Tuesday, September 24, 2013

Don't Walk Away from the People of the Jersey Shore

My newest novella, "Miz Scarlet and the Vanishing Visitor" , begins with a wild chase through the streets of Bay Head, New Jersey. If you've ever been there, you know how out of character it would be. This quiet little seaside town is really quite civilized, but in the wake of the great storm of 2012, much has changed. The mystery that unfolds is really all about what happens when people try to take advantage of ill-gotten opportunities. Life can turn dangerous in the blink of an eye when unscrupulous people try to leverage situations to their own advantage. Download it for free here.
 
Hurricane Sandy was devastating to the people along the Atlantic seaboard, especially in places like Staten Island and the Jersey Shore. For many visitors who don't want to deal with the storm's devastating aftermath, it seems easier to find another place to go for fun. Sadly, the solution only seems to punish the people of the Jersey Shore with more economic hardship.
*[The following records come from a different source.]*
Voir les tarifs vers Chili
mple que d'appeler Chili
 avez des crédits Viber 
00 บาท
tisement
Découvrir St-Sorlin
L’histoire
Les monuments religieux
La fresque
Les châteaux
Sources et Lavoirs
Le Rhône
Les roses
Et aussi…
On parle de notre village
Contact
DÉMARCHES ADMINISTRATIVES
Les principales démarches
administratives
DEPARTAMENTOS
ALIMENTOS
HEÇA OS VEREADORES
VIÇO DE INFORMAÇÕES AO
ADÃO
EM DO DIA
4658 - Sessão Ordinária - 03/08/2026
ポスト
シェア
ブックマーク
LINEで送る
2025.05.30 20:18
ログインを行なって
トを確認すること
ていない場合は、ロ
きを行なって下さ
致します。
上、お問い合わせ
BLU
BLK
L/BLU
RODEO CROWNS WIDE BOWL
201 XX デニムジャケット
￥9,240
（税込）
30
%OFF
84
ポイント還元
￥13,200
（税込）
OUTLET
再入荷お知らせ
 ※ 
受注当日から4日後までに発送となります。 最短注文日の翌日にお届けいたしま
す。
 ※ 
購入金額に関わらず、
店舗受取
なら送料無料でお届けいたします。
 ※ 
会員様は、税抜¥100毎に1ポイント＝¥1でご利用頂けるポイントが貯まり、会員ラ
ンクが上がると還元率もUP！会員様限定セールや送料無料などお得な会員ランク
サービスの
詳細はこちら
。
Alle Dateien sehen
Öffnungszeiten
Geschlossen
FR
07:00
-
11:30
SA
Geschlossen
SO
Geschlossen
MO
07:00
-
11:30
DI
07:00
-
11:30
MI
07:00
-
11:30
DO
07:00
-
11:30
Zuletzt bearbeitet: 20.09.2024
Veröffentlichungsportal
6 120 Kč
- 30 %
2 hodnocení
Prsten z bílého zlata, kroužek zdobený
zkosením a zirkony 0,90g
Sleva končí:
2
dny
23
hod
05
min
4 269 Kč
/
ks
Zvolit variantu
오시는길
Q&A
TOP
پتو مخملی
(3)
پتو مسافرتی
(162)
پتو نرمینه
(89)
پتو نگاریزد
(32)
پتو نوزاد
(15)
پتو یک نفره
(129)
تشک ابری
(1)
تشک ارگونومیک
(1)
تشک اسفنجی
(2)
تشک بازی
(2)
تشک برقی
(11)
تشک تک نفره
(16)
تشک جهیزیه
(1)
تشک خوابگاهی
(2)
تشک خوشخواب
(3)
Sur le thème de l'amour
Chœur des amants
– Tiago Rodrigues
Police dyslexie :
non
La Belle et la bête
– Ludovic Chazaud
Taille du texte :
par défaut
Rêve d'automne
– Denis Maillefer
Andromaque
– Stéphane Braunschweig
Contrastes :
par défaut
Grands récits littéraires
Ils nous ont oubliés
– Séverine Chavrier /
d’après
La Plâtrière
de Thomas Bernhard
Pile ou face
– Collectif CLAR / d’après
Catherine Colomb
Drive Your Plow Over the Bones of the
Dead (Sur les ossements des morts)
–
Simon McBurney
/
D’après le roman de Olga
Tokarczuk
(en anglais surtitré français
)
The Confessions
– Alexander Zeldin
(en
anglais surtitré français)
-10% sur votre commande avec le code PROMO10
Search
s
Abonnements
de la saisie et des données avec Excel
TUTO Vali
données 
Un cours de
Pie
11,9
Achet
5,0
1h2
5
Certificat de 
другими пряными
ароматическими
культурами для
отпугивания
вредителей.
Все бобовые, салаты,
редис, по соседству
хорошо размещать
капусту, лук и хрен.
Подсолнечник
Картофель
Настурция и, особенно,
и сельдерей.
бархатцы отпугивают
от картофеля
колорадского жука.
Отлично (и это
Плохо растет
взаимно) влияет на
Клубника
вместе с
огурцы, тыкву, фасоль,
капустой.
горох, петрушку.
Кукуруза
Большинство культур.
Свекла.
Having returned recently from a trip, several things stayed with me as I thought about what I had seen. It's hard to describe what it's like to stand in front of the condemned houses that only last year I photographed for their beautiful gardens. The posted notices inform passersby that the buildings are uninhabitable. Everywhere you walk, there is still rubble to be removed. Here it is, nearly a year later, and the rebuilding is barely begun. And then there are the empty lots, wide swaths of beach and bay now showing where once there was a family home and generations returned again and again.

Adding insult to injury, the storm-ravaged Seaside Heights boardwalk, newly completed, burned down just a few days before I arrived. A relative had been at the scene, popular with locals who want to stroll on the boardwalk, enjoying an ice cream cone, just before the fire took hold.  I stayed in a quaint seaside town just a few miles away, and yet the soot still hung in the air. Its black residue could be wiped away from the porch table long after the flames were extinguished. It's like the people of the shoreline just can't catch a break.

In this day of instant communications and quick solutions, we've been trained to expect things to be fixed ASAP, but that's hard to do in a place where damage is so significant. In the small town in which I stayed, 90% of the summer rental homes were off the market. That loss of income isn't just affecting the homeowners. It's affecting the shopkeepers, the farmers, the fishermen, and the people who still need to earn a living, even after the hurricane winds are just a memory.

Wandering through the streets on my walkabout, I saw so much work still to be done, but I also saw signs of hope. People are still friendly. They greet you with "hello" as you pass by. They make eye contact. They understand the draw of the Jersey Shore. What's hard to comprehend are the losses. Streets are still barely usable in some cases. Bridges still under construction. The dredging of the bay is necessary because all of the wild winds whipped up sand and sea, flooded the overburdened waterway, and changed the bottom of the bay when all that was deposited where it did not belong. The stench of the muck on a late summer day was overpowering to the nose, a constant reminder that things are very different.

Yes, Hurricane Sandy changed life for the people of the Jersey Shore. It makes it that much harder for its citizens to go on in nature's war zone. With every dollar that is spent elsewhere, the people take yet another economic hit. After months of deprivation and determination, the Jersey Shore is slowly recovering. It won't happen overnight. It won't even happen in a year. There's just too much work to be done.

What the Jersey Shore really needs are consuls to stand by her and support her. The state motto is "Liberty and Prosperity". If you've ever loved her pristine beaches, her healing waters, her glorious sunrises over the Atlantic Ocean and sunrises over her bays, be a consul. Spread the word that the Jersey Shore still lives. This Grand Old Dame deserves our respect and support. Her comeback won't be easy. Temptation lurks as we feel the tug of other beaches luring us away with golden promises. If you've ever been touched by this magical place, stand firm. Speak out. Speak up. Support her in her time of need. Real people live here, work here, and want to stay here. Don't turn your back on them. Look to the future. Look to what will be, even as you mourn what was.

And when you see the trucks loaded with port-a-potties drive down the streets, don't think, "Ugh! Disgusting!" See those harbingers of better days for what they are -- signs that the rebuilding continues. More homes are being repaired. People can return again when that last nail is pounded in. The Jersey Shore may have been hit hard by Hurricane Sandy, but it's never over till the fat lady sings, and she ain't even close on "da Joizy shaw". Amen to that.